いずれにせよ、第一生命が対抗TOBに踏み切ったのは、中期経営計画で掲げた「非保険・非アセットマネジメント事業への進出」が根本にあるものの、経産省が今年8月に発表した企業買収行動指針における「真摯な買収提案」への上場企業の取扱対応の影響が大きいものと思います。

10年前は、欧米でTOB合戦が起きた際、対岸の話で、日本では起きえないと静観していた事業会社の方が多かったですが、今は様相が変わっていると思います。常に上場企業の中で、ターゲット企業をウォッチ・分析し、今回の第一生命のように、日頃よりアンテナを張って、チャンスと思えば、2-3週間で決議までもっていく助走は必要になる。

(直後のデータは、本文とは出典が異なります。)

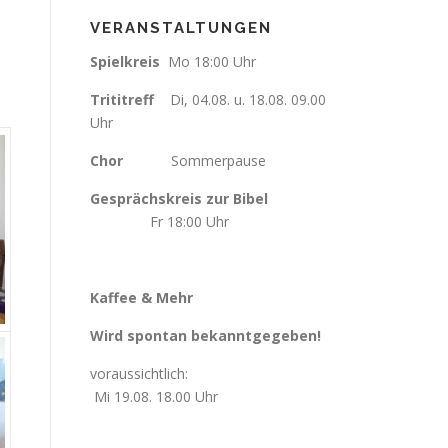
VERANSTALTUNGEN
Spielkreis
Mo 18:00 Uhr
Trititreff
Di, 04.08. u. 18.08. 09.00
Uhr
Chor
Sommerpause
Gesprächskreis zur Bibel
Fr
18:00 Uhr
Kaffee & Mehr
Wird spontan bekanntgegeben!
voraussichtlich:
Mi 19.08. 18.00 Uhr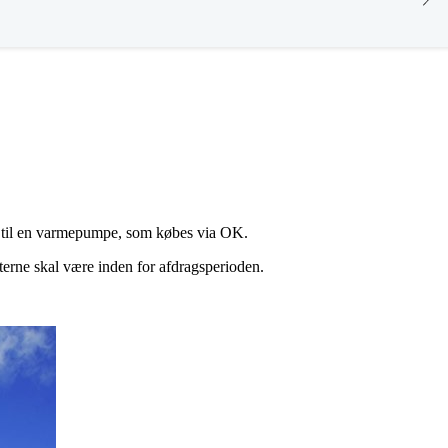
er til en varmepumpe, som købes via OK.
terne skal være inden for afdragsperioden.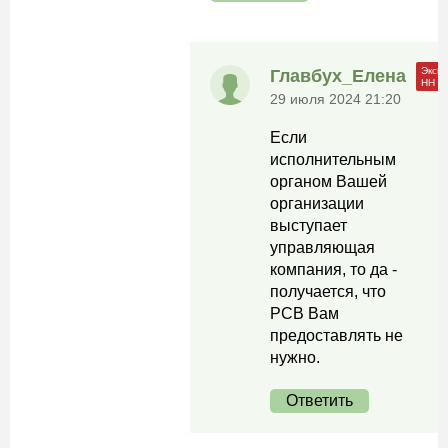
Главбух_Елена
29 июля 2024 21:20
Если
исполнительным
органом Вашей
организации
выступает
управляющая
компания, то да -
получается, что
РСВ Вам
предоставлять не
нужно.
Ответить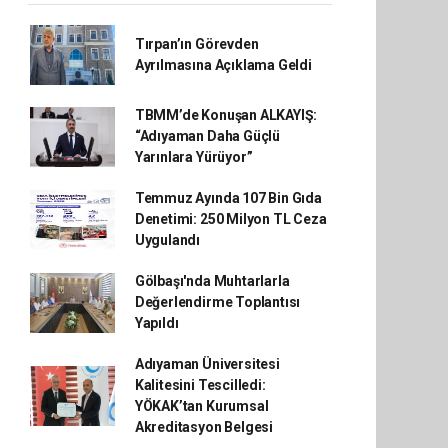
Tırpan’ın Görevden
Ayrılmasına Açıklama Geldi
TBMM’de Konuşan ALKAYIŞ:
“Adıyaman Daha Güçlü
Yarınlara Yürüyor”
Temmuz Ayında 107 Bin Gıda
Denetimi: 250 Milyon TL Ceza
Uygulandı
Gölbaşı'nda Muhtarlarla
Değerlendirme Toplantısı
Yapıldı
Adıyaman Üniversitesi
Kalitesini Tescilledi:
YÖKAK’tan Kurumsal
Akreditasyon Belgesi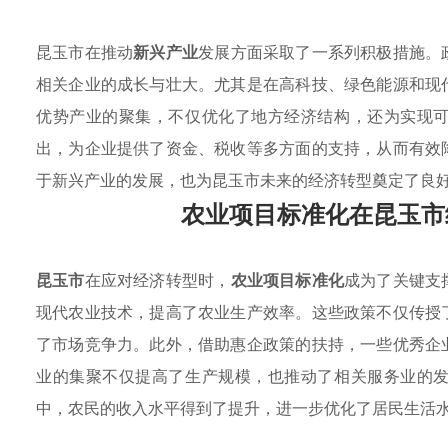
昆玉市在推动
新兴产业
发展方面采取了一系列积极措施。
相关企业的成长与壮大。尤其是在高科技、绿色能源和现
优势产业的聚集，不仅优化了地方经济结构，还为实现
出，为企业提供了资金、税收等多方面的支持，从而有效
于新兴产业的发展，也为昆玉市未来的经济转型奠定了良
农业项目标准化在昆玉市
昆玉市
在应对经济转型时，
农业项目标准化
成为了关键支
现代农业技术，提高了农业生产效率。这些政策不仅传授
了市场竞争力。此外，借助惠企政策的扶持，一些优秀企
业的集聚不仅提高了生产规模，也推动了相关服务业的
中，农民的收入水平得到了提升，进一步优化了居民生活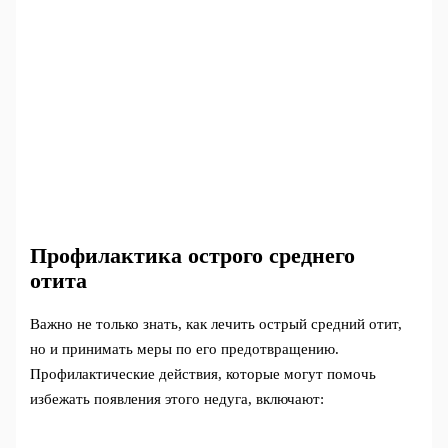
Профилактика острого среднего
отита
Важно не только знать, как лечить острый средний отит,
но и принимать меры по его предотвращению.
Профилактические действия, которые могут помочь
избежать появления этого недуга, включают: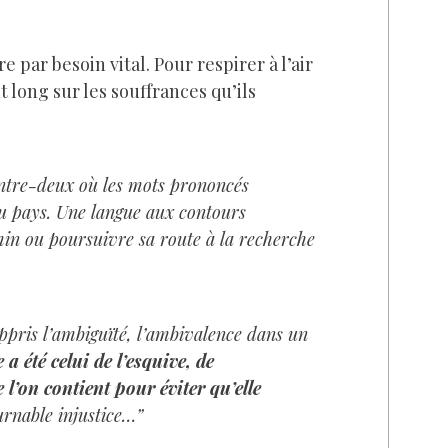
ar besoin vital. Pour respirer à l’air
t long sur les souffrances qu’ils
entre-deux où les mots prononcés
au pays. Une langue aux contours
min ou poursuivre sa route à la recherche
 appris l’ambiguïté, l’ambivalence dans un
a été celui de l’esquive, de
 l’on contient pour éviter qu’elle
ournable injustice…”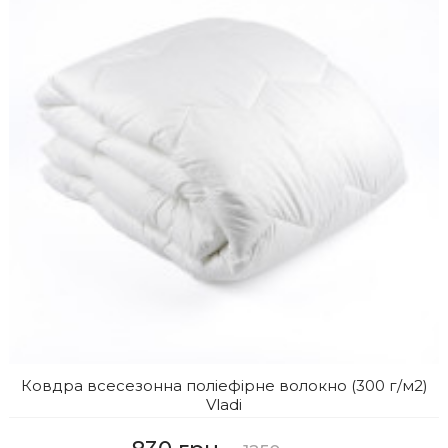
Ковдра всесезонна поліефірне волокно (300 г/м2)
Vladi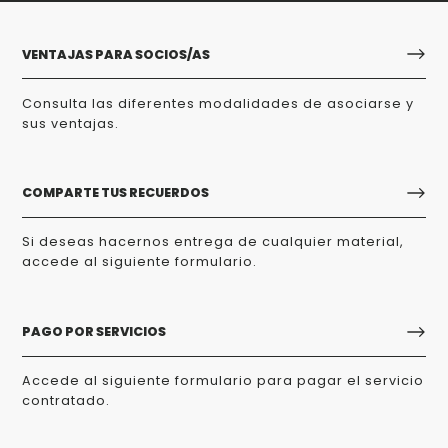
VENTAJAS PARA SOCIOS/AS
Consulta las diferentes modalidades de asociarse y
sus ventajas.
COMPARTE TUS RECUERDOS
Si deseas hacernos entrega de cualquier material,
accede al siguiente formulario.
PAGO POR SERVICIOS
Accede al siguiente formulario para pagar el servicio
contratado.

また、TOBを検討している買い手も、Interlooperリスクを見ながら、部分買付で良いか、十分に検討が必要となる。

NIDEC、第一生命が、真摯な買収提案を上場企業に行うとなると、今後は他の大手企業も堂々と「同意なき陣取り合戦」を繰り広げることも想像に難くないので、更に上場企業間のM&Aが活発化するのは間違いないと思う。